So much is changing, on every level, everywhere, and we all say will it ever be normal again, and we sigh and long for it to change BACK.
So when you long for Normal, remember, normal can be boring, though it also sometimes can be comforting. Normal can be depressing, but sometimes normal can be restful. Normal can be frustrating. Normal can make you want something different. Normal can make you long for it when suddenly it is drastically taken away.
Recently I had a dream and in the dream I was in a meeting moving amidst the people and I was suddenly aware that I had a brand new baby and the baby was lying on my chest in one of those sling carriers that holds it tight to your body. So the baby had her head almost where she could hear my heartbeat and at first I was a little disturbed, what am I going do with a new baby, but as I moved throughout the meeting I became aware with surprise that this baby was like a part of my body, right over my heart and the baby never cried or demanded attention, but just was a part of me as I moved through the people. And I became overwhelmed with love for this baby and as I moved through the meeting, I began to stroke the baby’s head and was overwhelmed with tenderness and the love that I know only God can give. When I woke up, the love was so powerful that it stayed with me all through that day.
As I pondered this dream I realized that although this new life was definitely different from my normal structure and way of doing things, it seemed to be a wonderful new life for which I was filled with love, and I learned as I went about to accept this amazing and unprecedented new treasure now a part of my normal.
And the Lord says, Treasure this coming new life, this new normal, and receive it with joy. When death is battering down the door it’s hard to recognize the new, often so opposite from our other life, especially while death is continuing to wear us down. But resist death and let in the new life, embrace it, and love it. Because Holy Spirit is hovering and birthing just as He overshadowed Mary– and look at the Life that was born that changed the world.

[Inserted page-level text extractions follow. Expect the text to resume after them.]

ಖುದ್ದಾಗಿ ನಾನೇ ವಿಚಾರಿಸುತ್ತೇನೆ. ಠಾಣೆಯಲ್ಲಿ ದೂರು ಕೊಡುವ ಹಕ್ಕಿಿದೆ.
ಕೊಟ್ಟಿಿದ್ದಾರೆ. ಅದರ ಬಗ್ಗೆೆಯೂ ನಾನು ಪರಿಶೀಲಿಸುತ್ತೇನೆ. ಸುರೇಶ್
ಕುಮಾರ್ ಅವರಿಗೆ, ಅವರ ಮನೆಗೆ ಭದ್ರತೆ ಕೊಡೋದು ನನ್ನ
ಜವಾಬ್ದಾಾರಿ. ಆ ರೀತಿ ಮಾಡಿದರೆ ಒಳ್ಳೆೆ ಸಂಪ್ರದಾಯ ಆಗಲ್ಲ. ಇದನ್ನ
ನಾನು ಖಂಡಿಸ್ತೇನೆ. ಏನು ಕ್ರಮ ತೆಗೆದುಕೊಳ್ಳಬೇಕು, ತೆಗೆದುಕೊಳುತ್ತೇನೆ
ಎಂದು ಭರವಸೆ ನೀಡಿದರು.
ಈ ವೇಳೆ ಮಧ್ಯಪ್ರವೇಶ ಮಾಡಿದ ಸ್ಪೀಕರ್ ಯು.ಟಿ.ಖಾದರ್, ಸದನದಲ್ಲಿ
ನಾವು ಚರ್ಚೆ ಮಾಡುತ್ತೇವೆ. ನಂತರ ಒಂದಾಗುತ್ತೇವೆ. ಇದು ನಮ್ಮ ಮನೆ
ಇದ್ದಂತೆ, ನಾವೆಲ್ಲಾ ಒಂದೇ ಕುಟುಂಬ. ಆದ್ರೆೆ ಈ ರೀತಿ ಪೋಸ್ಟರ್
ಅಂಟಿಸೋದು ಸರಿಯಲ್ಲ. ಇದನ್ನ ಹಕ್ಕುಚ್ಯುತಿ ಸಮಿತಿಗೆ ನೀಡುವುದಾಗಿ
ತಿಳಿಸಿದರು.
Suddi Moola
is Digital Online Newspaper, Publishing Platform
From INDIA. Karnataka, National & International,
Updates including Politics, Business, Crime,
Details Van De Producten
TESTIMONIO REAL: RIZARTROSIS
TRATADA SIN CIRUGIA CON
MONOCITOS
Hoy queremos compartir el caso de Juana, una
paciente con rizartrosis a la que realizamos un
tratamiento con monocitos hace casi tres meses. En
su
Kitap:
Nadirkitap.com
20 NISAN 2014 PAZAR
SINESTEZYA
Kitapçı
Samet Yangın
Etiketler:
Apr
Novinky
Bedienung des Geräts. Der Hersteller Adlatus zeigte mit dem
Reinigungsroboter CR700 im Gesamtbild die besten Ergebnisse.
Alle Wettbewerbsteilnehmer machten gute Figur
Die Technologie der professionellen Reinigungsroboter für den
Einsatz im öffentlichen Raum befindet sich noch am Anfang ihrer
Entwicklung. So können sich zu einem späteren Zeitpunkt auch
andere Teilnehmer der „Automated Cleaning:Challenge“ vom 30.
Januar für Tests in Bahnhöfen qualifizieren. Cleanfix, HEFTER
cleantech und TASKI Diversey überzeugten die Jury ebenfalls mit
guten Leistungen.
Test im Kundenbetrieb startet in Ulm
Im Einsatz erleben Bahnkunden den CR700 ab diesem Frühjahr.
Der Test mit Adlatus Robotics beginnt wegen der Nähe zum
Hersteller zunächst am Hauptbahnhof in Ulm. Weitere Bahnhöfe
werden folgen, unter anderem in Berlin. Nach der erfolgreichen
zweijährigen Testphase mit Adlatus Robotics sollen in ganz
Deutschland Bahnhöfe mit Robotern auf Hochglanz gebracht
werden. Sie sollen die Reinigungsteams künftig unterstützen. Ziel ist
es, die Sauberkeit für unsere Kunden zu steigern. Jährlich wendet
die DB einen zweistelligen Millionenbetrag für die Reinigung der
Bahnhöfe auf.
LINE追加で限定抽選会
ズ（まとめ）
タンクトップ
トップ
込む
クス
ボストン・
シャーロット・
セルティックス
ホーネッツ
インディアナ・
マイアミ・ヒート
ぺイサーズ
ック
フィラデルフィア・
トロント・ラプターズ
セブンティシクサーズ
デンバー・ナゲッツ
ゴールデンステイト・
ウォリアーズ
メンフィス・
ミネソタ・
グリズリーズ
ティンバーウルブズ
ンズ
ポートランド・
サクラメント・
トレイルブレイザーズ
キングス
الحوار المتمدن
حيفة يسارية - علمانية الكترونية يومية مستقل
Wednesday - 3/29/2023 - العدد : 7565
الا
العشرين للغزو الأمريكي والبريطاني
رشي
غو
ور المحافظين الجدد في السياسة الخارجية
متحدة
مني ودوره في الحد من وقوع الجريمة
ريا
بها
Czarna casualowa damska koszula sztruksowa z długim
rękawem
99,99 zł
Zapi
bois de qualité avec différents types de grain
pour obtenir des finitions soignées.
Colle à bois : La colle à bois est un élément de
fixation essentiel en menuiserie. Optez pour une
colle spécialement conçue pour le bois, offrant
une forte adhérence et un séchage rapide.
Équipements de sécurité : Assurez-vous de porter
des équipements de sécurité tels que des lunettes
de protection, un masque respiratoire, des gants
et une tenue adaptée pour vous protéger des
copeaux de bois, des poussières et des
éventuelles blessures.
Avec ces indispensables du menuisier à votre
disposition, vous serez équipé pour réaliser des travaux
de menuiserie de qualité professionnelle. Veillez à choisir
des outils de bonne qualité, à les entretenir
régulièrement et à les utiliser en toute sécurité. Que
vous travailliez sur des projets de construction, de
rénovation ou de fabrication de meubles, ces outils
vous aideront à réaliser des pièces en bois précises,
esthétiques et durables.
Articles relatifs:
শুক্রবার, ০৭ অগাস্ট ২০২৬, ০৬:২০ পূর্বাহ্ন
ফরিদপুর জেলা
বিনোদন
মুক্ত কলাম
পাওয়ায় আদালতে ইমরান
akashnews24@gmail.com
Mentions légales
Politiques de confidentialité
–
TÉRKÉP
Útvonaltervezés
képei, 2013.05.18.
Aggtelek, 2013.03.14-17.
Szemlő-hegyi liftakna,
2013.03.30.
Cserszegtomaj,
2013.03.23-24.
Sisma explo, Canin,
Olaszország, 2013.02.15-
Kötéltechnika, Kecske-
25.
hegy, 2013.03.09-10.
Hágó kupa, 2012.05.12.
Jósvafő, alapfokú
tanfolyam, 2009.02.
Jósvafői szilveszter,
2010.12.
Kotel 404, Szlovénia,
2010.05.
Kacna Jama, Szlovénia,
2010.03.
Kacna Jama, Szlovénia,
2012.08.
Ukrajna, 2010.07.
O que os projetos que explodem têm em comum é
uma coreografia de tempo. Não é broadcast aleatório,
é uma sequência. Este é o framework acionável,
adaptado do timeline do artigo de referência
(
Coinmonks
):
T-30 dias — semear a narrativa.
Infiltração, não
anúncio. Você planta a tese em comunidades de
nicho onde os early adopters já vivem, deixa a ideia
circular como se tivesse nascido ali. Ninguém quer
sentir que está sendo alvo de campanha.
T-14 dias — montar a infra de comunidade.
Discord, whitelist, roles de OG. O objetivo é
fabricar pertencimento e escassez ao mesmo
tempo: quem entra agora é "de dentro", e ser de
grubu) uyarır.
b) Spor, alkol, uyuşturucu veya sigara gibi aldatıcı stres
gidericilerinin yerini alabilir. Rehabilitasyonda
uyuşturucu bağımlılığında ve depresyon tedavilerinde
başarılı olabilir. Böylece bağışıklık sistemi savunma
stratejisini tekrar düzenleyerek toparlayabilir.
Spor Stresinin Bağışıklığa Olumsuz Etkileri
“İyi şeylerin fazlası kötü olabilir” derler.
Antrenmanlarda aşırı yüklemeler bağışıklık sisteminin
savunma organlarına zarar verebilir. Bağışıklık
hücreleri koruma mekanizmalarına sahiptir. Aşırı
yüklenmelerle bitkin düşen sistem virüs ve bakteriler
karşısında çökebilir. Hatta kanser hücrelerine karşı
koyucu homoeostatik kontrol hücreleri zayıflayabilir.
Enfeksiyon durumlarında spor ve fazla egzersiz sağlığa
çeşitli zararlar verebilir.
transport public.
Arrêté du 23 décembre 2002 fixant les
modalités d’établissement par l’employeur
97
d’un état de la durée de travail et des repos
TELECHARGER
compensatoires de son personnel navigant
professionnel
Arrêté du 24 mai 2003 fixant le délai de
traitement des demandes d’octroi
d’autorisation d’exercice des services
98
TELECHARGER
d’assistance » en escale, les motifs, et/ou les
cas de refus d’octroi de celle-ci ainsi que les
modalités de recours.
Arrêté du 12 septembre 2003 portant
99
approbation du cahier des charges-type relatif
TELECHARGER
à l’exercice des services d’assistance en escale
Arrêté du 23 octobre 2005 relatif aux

So tenderly embrace and love that new life, focus on it and give it all of yourself, letting the past normal go. The past is no longer new. And we didn’t necessarily like it anyway, but at least it was familiar. But whatever God births in your life is the new best, the new wonderful, the new anointed, the new zeal. And in renewed faith, as you give it all of your attention and love, you and that precious new life will grow and become your future, your fulfillment, your passion, and your New Supernatural Normal.
But new normal doesn’t feel like normal, we cry. That’s why we must not long for past normal but in letting it go, look to the new normal, the new breath, the new wind that sweeps all away. And soon we will see the past as grave clothes and we will realize the ability to rejoice in their passing away. We will see the new wind as it revives, reforms, transforms, births and ushers in a new glimpse of glory.
The New Supernatural Normal will reveal glory upon glory and joy will be our food, our Supernatural manna, our food of Glory. The past is over. Look up with joy and expectation, for Glory is in the winds of God, blowing fresh upon us.
Mourning has endured for the night, but joy is breaking forth with the breaking of the new day. Lord, take off the dark glasses of grief and acclimate our eyes to the brilliance of the full day. The brilliant full day is our NEW SUPERNATURAL NORMAL! Throw your arms open wide to EMBRACE what God is doing now, so much more wonderful than ever before. Fill your lungs with NEW WIND! Fill your heart with NEW JOY! Rejoice that the past is gone, and behold, HE TRULY DOES DO A NEW THING! HALLELUJAH!!!!